MATERIAL PROVIDED ::

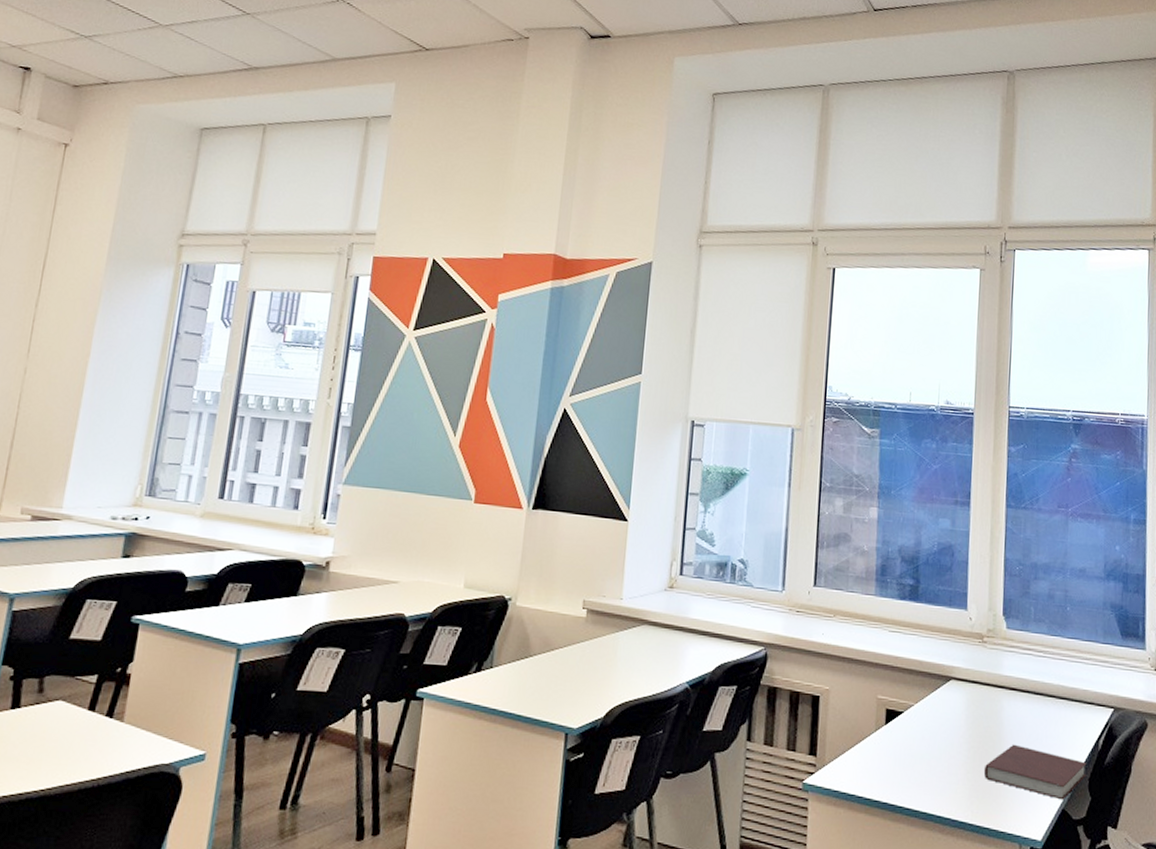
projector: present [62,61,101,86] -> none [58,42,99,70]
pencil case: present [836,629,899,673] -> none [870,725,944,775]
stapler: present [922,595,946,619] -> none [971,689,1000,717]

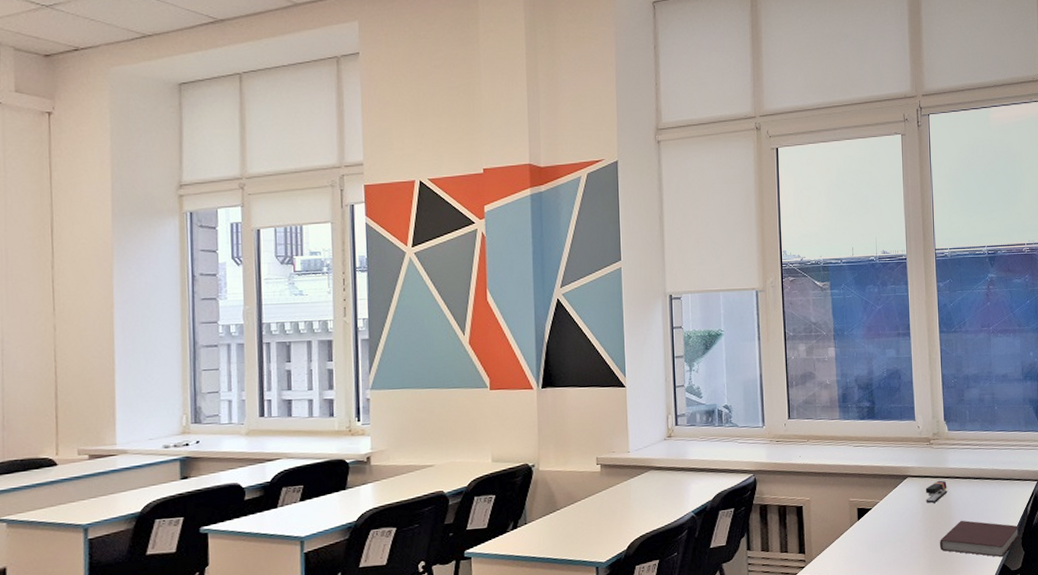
stapler: none [971,689,1000,717] -> present [925,480,947,503]

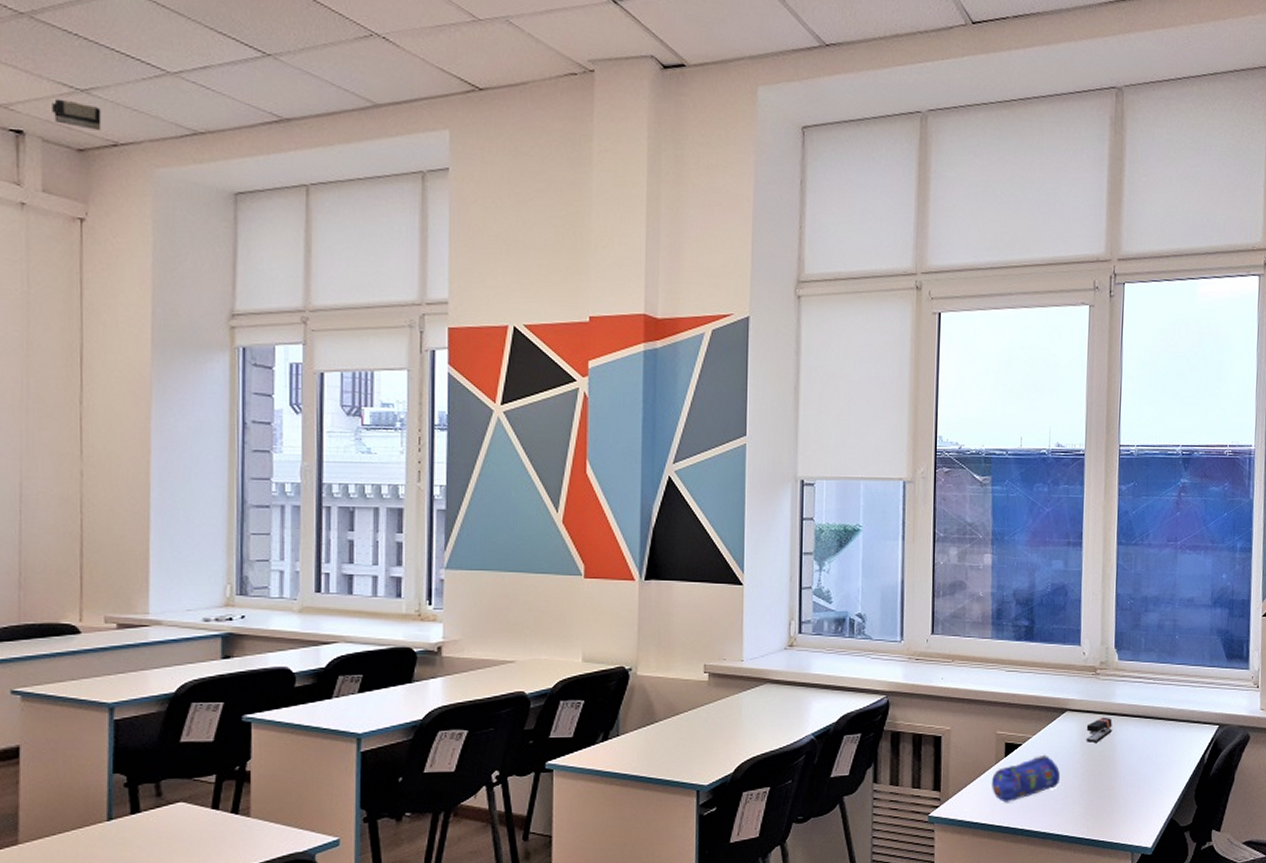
projector: none [22,14,65,38] -> present [52,98,102,130]
pencil case: none [848,516,907,560] -> present [992,754,1061,802]
notebook: present [939,520,1020,558] -> none [1098,764,1194,811]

WORK INSTRUCTION :: Your reply must reproduce all of the entries exactly and contain no pictures.

EXPECTED ANSWER ::
projector: present [62,61,101,86] -> none [58,42,99,70]
pencil case: present [836,629,899,673] -> none [870,725,944,775]
stapler: present [922,595,946,619] -> none [971,689,1000,717]

stapler: none [971,689,1000,717] -> present [925,480,947,503]

projector: none [22,14,65,38] -> present [52,98,102,130]
pencil case: none [848,516,907,560] -> present [992,754,1061,802]
notebook: present [939,520,1020,558] -> none [1098,764,1194,811]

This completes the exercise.